There was no funeral to return for ten years later when my mother called to tell me of Jack’s death. He’d left a letter of instructions, asking to be cremated and requesting no services whatsoever.

“He was so young, only 61,” my mother said, and I knew that beyond her grief, she was thinking with terror of my father. At 66, he still refused to retire completely, though he had hired a younger pharmacist to do most of the work and no longer opened up shop for emergency calls himself.

“Had he been off across the river lately?”

“I don’t think so,” she said. “The last trip he made was three or four months ago, but he was gone for ten days that time. I never tried to stop him,” she said, “but if I only had. . . .”

“Stop Jack? Don’t be ridiculous, Mother. Listen, I’m coming home.”

She tried weakly to dissuade me, then admitted she was glad. “I have to clean out his apartment,” she said. “I can’t bear to ask your father for help, and I just can’t face it alone.”

When we opened the door, my mother bustled into Jack’s small rooms, all business though I knew this old, familiar irritability masked a pain she could not negotiate.

“You take these boxes into the kitchen,” I told her, “and I’ll do the bedroom.” And watched as she rushed gratefully off to a neutral space.

I stood in the living room for a moment, holding my breath, waiting for Jack’s presence to fill the very air he had abandoned, but after a moment, I let go.

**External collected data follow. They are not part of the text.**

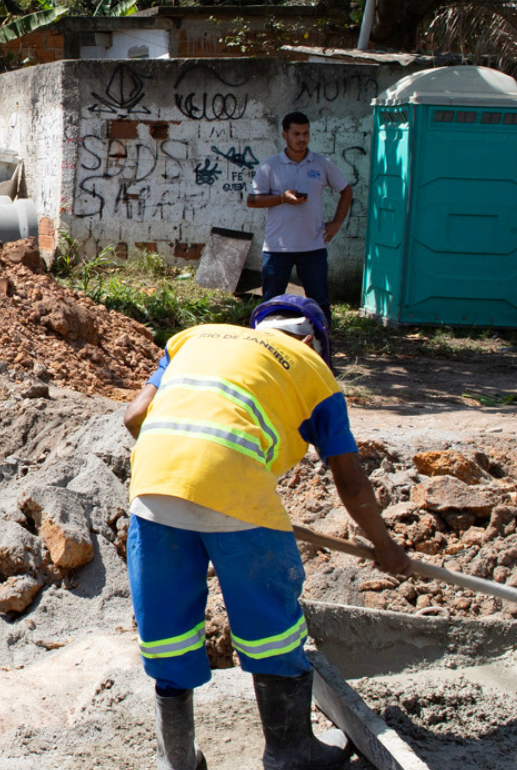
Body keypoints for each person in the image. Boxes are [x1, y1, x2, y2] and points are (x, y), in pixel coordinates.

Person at [121, 294, 411, 770]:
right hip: (236, 494)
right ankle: (289, 752)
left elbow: (134, 416)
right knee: (270, 628)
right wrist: (384, 545)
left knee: (167, 633)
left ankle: (176, 760)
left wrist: (186, 477)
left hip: (153, 489)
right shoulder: (316, 374)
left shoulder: (192, 338)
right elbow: (350, 479)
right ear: (314, 340)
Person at [247, 113, 353, 322]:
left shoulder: (321, 164)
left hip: (312, 246)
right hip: (277, 248)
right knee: (271, 304)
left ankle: (323, 348)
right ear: (284, 135)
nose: (301, 138)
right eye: (296, 134)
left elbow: (346, 191)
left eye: (305, 133)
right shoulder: (271, 166)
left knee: (319, 304)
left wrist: (337, 223)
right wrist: (282, 198)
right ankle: (267, 346)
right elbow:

The pain I had expected, the grief, like a blow, never fell. It was simply Jack’s room, and he was gone. Though as I opened the steamer trunk near his bed, I half expected still to find some precious and mysterious objects, hidden and guarded through the years. Some telling token carefully squirreled away. What I found were simply neat and faded stacks of clothes: tee shirts, underwear, clean pressed Bean bandanas. In the closet, his cotton work shirts hung, and his oil-smudged chinos; beneath, two pairs of sneakers and some heavy work boots in a noncommittal row.

I filled two cardboard boxes with these, then stripped the bed and folded up blankets. In the kitchen, my mother was opening and closing drawers while I wandered around the small living room, collecting what there was: three library books, the minuscule clutter of pipe equipment, and a weekold bill from the electric company. When my mother came in with her kitchen supplies, I was gathering the last stray objects for my own half-empty box from their place on the window sill: a small turban gourd, two mussel shells, and one soft, grey feather. In a jelly glass stood a cluster of sycamore burrs, like small, papery stars.

“Is there anything you want?” my mother asked. “He left you the tackle box and his rods and reels.”

“No,” I said, “nothing.”

“Then let’s drive over to Goodwill now, please, and be done.”

Later that afternoon, while my mother fixed supper and we waited for my father to return home from work, I carried load after load of my attic hoard out to the back yard. Then I filled a large wire trash container and set it afire, feeding the flames with handfuls of paper and dumping the emptied letter boxes on top. I watched as the boxes charred and crumbled, as the fire turned from orange to green and back again, then added, finally, my briefly rescued scraps: the three photographs and Jack’s packet of letters.

“Nora,” my mother called from the back porch, “it’s far too hot to go to all that trouble. Why not just throw it all in the garbage?”

But it was flame I was after, the weightlessness of ash.